## Exercise instructions
Can you rewrite the lines between the one holding "welding, and die sets. 108,500" and the one holding "confirmation.", inclusive, with "Boosting" changed to "Processing" and nothing else altered? Leave the pictures out.

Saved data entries
:::

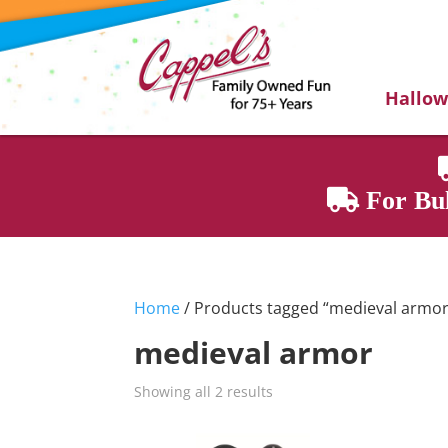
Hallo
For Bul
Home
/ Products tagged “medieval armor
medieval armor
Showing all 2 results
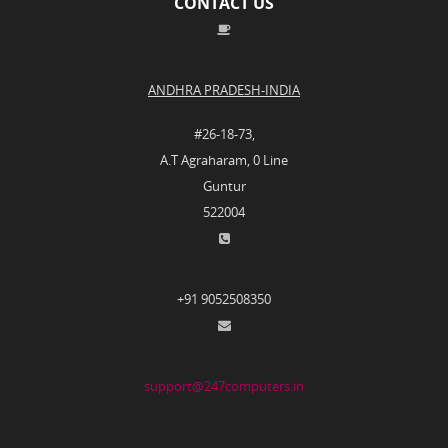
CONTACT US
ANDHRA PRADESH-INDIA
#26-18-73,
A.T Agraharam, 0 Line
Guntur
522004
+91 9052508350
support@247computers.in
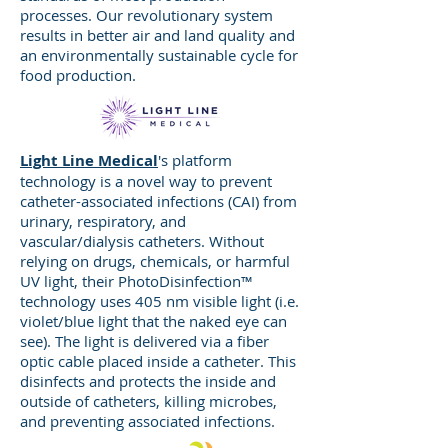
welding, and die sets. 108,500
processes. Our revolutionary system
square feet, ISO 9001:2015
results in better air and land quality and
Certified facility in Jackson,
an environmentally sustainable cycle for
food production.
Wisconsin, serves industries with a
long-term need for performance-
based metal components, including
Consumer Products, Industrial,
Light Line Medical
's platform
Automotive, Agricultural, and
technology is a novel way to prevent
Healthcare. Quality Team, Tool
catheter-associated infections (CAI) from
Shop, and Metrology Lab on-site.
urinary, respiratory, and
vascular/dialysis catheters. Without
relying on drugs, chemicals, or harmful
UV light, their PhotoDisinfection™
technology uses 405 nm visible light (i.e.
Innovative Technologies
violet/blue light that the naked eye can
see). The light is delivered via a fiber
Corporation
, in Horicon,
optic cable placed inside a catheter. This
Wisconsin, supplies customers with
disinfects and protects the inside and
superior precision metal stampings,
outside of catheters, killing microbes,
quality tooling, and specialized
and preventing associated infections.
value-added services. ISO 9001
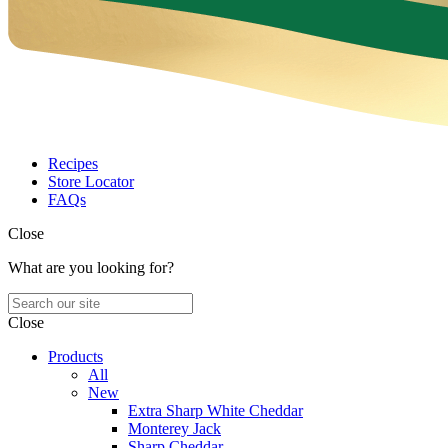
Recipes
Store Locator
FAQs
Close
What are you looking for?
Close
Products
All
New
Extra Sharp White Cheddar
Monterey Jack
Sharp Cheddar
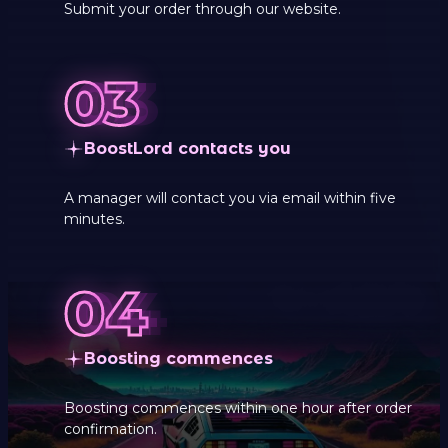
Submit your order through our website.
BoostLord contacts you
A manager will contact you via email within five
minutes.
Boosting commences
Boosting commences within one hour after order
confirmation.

:::

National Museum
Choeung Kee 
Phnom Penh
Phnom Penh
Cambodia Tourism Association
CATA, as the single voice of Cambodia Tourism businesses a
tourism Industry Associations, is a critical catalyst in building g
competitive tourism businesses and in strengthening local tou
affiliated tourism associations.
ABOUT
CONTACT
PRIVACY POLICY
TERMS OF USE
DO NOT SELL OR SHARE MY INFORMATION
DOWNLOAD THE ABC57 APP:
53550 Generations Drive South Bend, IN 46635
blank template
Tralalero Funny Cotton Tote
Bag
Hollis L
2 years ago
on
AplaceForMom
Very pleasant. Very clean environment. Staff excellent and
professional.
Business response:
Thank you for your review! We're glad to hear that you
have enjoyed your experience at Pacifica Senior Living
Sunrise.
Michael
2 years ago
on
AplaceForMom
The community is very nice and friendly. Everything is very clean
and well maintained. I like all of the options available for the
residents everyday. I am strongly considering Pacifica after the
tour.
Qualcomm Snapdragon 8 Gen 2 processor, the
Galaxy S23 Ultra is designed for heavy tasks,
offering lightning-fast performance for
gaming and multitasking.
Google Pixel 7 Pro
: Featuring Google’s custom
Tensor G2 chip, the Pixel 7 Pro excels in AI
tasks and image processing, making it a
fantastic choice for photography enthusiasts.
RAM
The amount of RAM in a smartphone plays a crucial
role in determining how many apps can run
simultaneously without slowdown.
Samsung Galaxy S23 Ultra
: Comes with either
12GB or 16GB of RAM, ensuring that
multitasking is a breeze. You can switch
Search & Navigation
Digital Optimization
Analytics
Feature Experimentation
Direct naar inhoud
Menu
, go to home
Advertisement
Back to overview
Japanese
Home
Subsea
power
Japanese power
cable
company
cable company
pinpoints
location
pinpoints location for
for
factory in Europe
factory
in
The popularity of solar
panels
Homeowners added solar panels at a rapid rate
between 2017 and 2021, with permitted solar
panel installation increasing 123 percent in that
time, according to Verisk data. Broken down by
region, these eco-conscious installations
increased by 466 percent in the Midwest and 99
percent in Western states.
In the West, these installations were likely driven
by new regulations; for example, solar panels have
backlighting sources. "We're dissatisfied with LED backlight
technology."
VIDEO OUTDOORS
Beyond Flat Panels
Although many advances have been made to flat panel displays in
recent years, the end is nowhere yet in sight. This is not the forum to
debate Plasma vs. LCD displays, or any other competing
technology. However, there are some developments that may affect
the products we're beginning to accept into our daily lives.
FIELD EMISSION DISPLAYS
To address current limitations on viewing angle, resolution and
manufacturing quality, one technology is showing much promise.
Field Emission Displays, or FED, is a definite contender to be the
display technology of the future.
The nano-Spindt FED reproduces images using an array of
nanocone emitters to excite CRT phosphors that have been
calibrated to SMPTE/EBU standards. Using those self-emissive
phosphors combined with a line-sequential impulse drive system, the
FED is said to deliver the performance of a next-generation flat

:::

## Your response
welding, and die sets. 108,500
processes. Our revolutionary system
square feet, ISO 9001:2015
results in better air and land quality and
Certified facility in Jackson,
an environmentally sustainable cycle for
food production.
Wisconsin, serves industries with a
long-term need for performance-
based metal components, including
Consumer Products, Industrial,
Light Line Medical
's platform
Automotive, Agricultural, and
technology is a novel way to prevent
Healthcare. Quality Team, Tool
catheter-associated infections (CAI) from
Shop, and Metrology Lab on-site.
urinary, respiratory, and
vascular/dialysis catheters. Without
relying on drugs, chemicals, or harmful
UV light, their PhotoDisinfection™
technology uses 405 nm visible light (i.e.
Innovative Technologies
violet/blue light that the naked eye can
see). The light is delivered via a fiber
Corporation
, in Horicon,
optic cable placed inside a catheter. This
Wisconsin, supplies customers with
disinfects and protects the inside and
superior precision metal stampings,
outside of catheters, killing microbes,
quality tooling, and specialized
and preventing associated infections.
value-added services. ISO 9001
Recipes
Store Locator
FAQs
Close
What are you looking for?
Close
Products
All
New
Extra Sharp White Cheddar
Monterey Jack
Sharp Cheddar
Submit your order through our website.
BoostLord contacts you
A manager will contact you via email within five
minutes.
Processing commences
Processing commences within one hour after order
confirmation.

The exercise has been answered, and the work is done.